REUTERS/Texas Department of Motor Vehicles/Handout
The U.S. Supreme Court ruled Thursday that Texas did not infringe on free speech rights when it rejected the proposed specialty license plate displaying the Confederate flag, to some an emblem of Southern pride and to others a symbol of racism.

The Supreme Court ruled Thursday that Texas had not violated any First Amendment rights in rejecting a group’s design for a specialty license plate bearing the Confederate battle flag.

In a 5-4 decision, the Court rejected the argument that license plates are considered private speech, as the group Sons of Confederate Veterans had asserted.

It was the first time the Department of Motor Vehicles board had ever turned down a Texas plate design, according to reports. Gov. Rick Perry has also declared his opposition to the plate.

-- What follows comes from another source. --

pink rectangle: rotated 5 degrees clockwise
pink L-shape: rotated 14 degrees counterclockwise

“When the government speaks, it is not barred by the Free Speech Clause from determining the content of what it says,” Justice Stephen Breyer wrote. “A government is generally entitled to promote a program, espouse a policy, or take a position. Were the Free Speech Clause interpreted otherwise, ‘it is not easy to imagine how government would function.’”

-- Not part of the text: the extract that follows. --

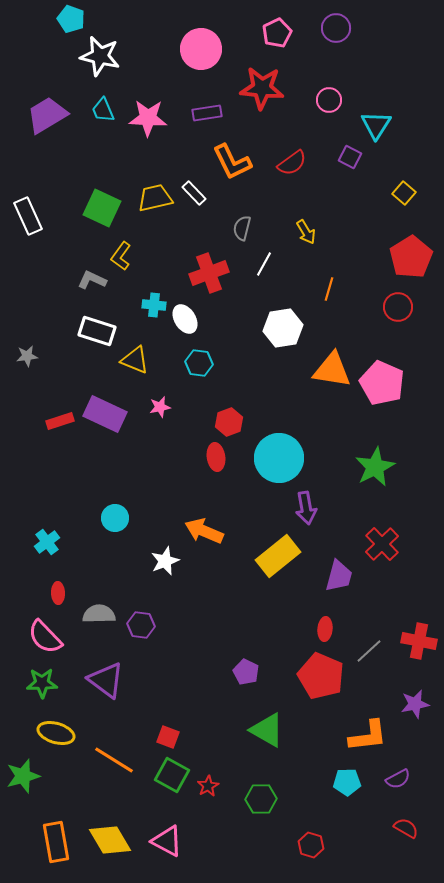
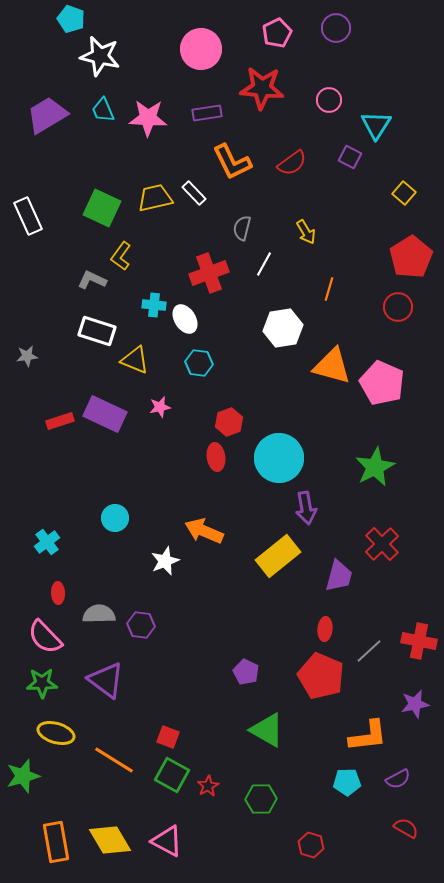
orange triangle at (332, 370): moved 4 px up; rotated 6 degrees clockwise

Sons of Confederate Veterans first sued Texas in 2011, arguing that the license plate was private speech intended only to honor soldiers who had fought for the South. It had also brought the same suits against Virginia, Maryland, and North Carolina, reported NBC5 News

“This is a sad day for the First Amendment and for mutual respect and bridge-building among Americans of different viewpoints,” Charles Kelly Barrow, the organization’s leader, told USA Today Thursday.

Many states around the country allow private individuals or non-profit organizations to submit a design for a specialty license plate to state approval, said Ariane de Vogue, CNN’s Supreme Court reporter.

“And Texas, in this case, it drew the line against the Sons of Confederate Veterans," she added. "It said, ‘we are not going to have the confederate flag on our license plates. That’s offensive.’”

To weigh the question, judges looked at other specialty license plates. Observing another design that read, “mighty fine burgers,” Justice Ruth Bader Ginsberg said, “Is that government speech?” reported CNN.

Justice Samuel Alito, joined by Chief Justice John Roberts, Justice Antonin Scalia, and Justice Anthony Kennedy, dissented from the opinion. Justice Alito wrote that the ruling “establishes a precedent that threatens private speech that government finds displeasing,” poking holes in the idea that the state was represented in the more than 350 varieties of specialty plates found in Texas.

As you sat there watching these plates speed by, would you really think that the sentiments reflected in these specialty plates are the views of the State of Texas and not those of the owners of the cars? If a car with a plate that says “Rather Be Golfing” passed by at 8:30 am on a Monday morning, would you think: “This is the official policy of the State – better to golf than to work?”

The decision is handed down at a time of climbing racial tensions around the nation, one day after a suspected white supremacist, Dylann Roof, allegedly shot nine people dead in a historic African-American church in downtown Charleston, South Carolina. 

The case has turned attention to the polarizing interpretations of the Confederate flag and will set a precedent for similar upcoming decisions, such as whether or not to permit plates reading, “Choose Life” against abortion, CNN reported.